Sans journaux, pas de détection possible
Un centre opérationnel de sécurité (SOC) ne peut détecter que ce qu'il observe. La qualité de la détection dépend directement de la couverture, de la fiabilité horaire et de la durée de conservation des journaux collectés.
Les sources de journaux prioritaires
| Source | Ce qu'elle révèle | Priorité SOC |
|---|---|---|
| Contrôleurs de domaine / IAM | Authentifications, élévations de privilèges | Critique |
| EDR (Endpoint Detection & Response) | Exécution de processus, persistance, mouvement latéral | Critique |
| Pare-feu et proxy | Flux réseau, exfiltration, C2 sortant | Élevée |
| DNS | Résolutions vers domaines malveillants, DGA | Élevée |
| Contrôle d'accès physique / vidéosurveillance | Corrélation présence physique / événement logique | Moyenne à élevée en data center |
| Applications métier | Fraude, accès anormaux aux données sensibles | Variable selon le contexte |
Point clé
en environnement data center, croiser les journaux logiques (authentification réseau) avec les journaux physiques (badge, alarme) permet de détecter des scénarios impossibles à voir avec une seule source, comme une session ouverte à distance alors que le badge de l'employé n'a pas été utilisé sur site.
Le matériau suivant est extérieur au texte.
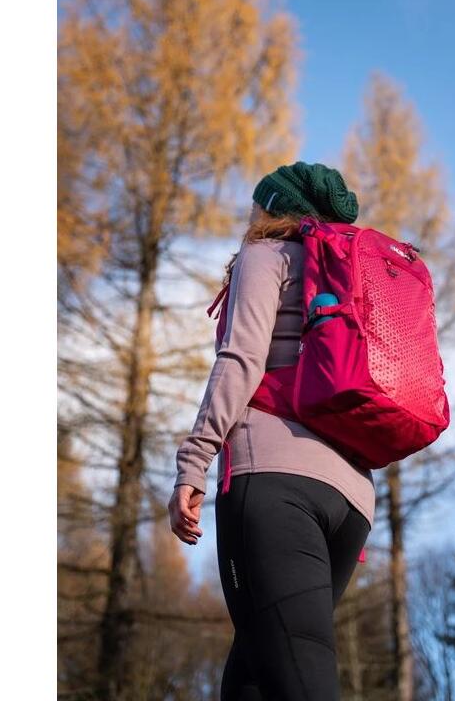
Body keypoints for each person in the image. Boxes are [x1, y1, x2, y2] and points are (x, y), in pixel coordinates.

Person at [168, 162, 375, 701]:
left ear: (274, 209)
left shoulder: (267, 255)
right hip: (352, 503)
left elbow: (241, 360)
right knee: (255, 676)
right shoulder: (354, 278)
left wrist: (193, 462)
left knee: (299, 680)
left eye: (257, 204)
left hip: (275, 485)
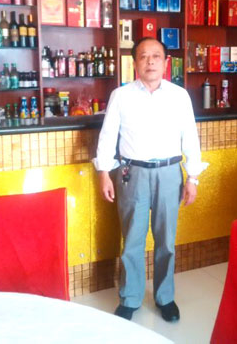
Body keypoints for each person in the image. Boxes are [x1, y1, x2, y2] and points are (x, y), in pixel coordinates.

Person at [93, 37, 206, 322]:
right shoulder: (121, 95)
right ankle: (130, 298)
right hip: (132, 174)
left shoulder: (179, 95)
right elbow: (108, 135)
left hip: (170, 173)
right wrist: (104, 172)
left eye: (156, 56)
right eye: (143, 56)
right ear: (135, 63)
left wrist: (193, 178)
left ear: (166, 62)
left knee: (166, 240)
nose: (150, 61)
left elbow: (190, 137)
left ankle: (165, 297)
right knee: (132, 238)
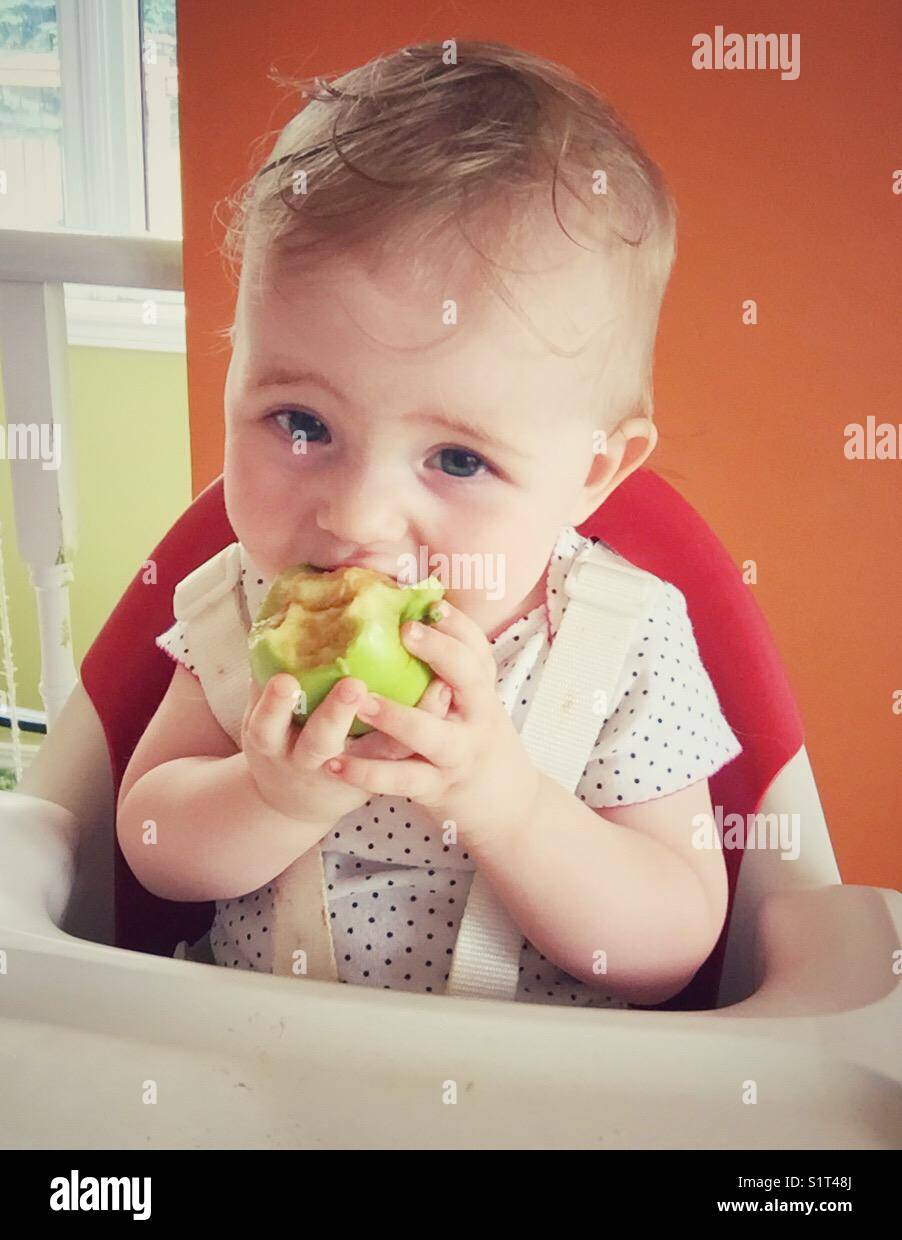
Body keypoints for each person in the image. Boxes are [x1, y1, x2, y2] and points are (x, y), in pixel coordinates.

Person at [118, 39, 742, 1008]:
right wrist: (268, 796)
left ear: (589, 472)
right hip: (260, 1074)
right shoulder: (237, 609)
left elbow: (670, 943)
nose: (357, 518)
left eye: (457, 459)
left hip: (538, 1097)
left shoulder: (617, 641)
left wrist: (505, 799)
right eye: (302, 423)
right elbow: (148, 843)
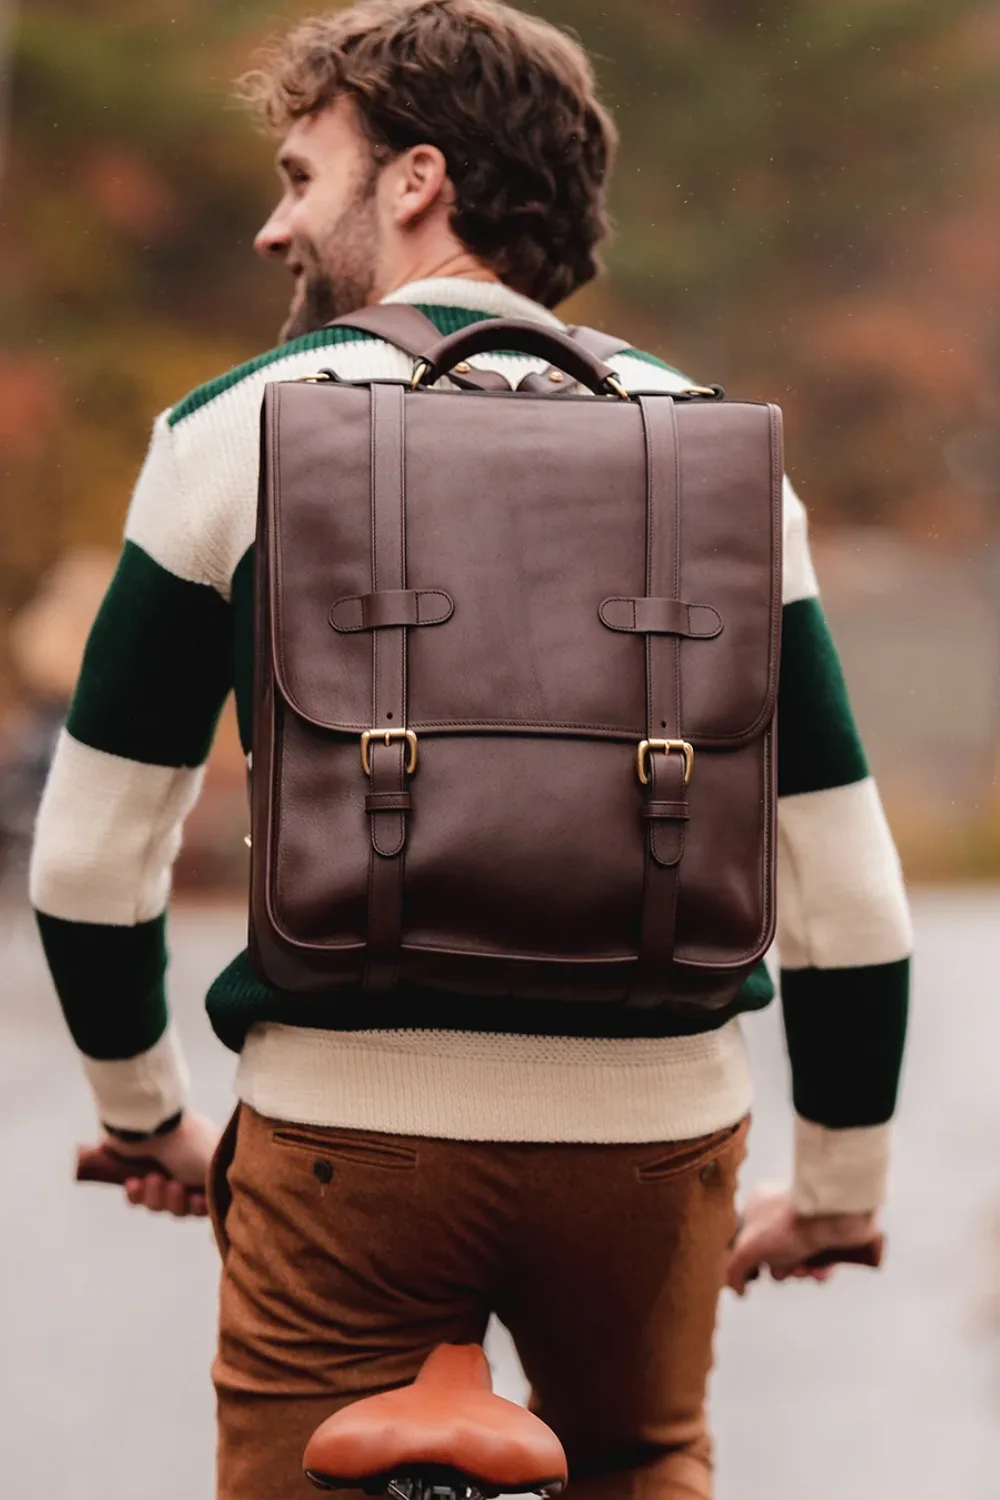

Synchronisation horaire : un prérequis souvent négligé
Sans synchronisation NTP fiable sur l'ensemble du parc, la corrélation d'événements entre plusieurs sources devient impossible ou trompeuse : un décalage de quelques minutes peut inverser l'ordre réel d'une chaîne d'attaque lors de l'analyse.
Attention
un SIEM alimenté par des sources dont l'horloge dérive de plusieurs minutes produit des chronologies d'incident fausses, ce qui peut conduire à des conclusions d'investigation erronées et à un rapport d'incident juridiquement fragile.
Politique de rétention
La durée de conservation doit être définie selon trois contraintes croisées : les obligations réglementaires ou contractuelles, la capacité de stockage, et le besoin opérationnel de détection rétroactive (certaines campagnes d'attaque ne sont découvertes que des mois après l'intrusion initiale).
- Journaux chauds (recherche immédiate dans le SIEM) : typiquement 30 à 90 jours.
- Journaux froids (archive consultable sur demande) : souvent 6 à 12 mois, parfois plus selon la réglementation sectorielle.
- Intégrité des journaux : les journaux critiques doivent être protégés en écriture (WORM ou envoi immédiat vers un collecteur central) pour éviter qu'un attaquant ayant obtenu des droits d'administrateur local n'efface ses traces.
Sur le terrain
un incident fréquent en environnement data center est la perte de journaux locaux faute de collecte centralisée : un serveur compromis puis réinitialisé ou redémarré emporte avec lui les preuves si les journaux n'ont pas déjà été envoyés vers un SIEM.
Astuce
priorisez la collecte centralisée des journaux d'authentification et EDR avant d'élargir la couverture ; ce sont les deux sources qui apportent le plus de valeur de détection pour l'effort de collecte le plus faible.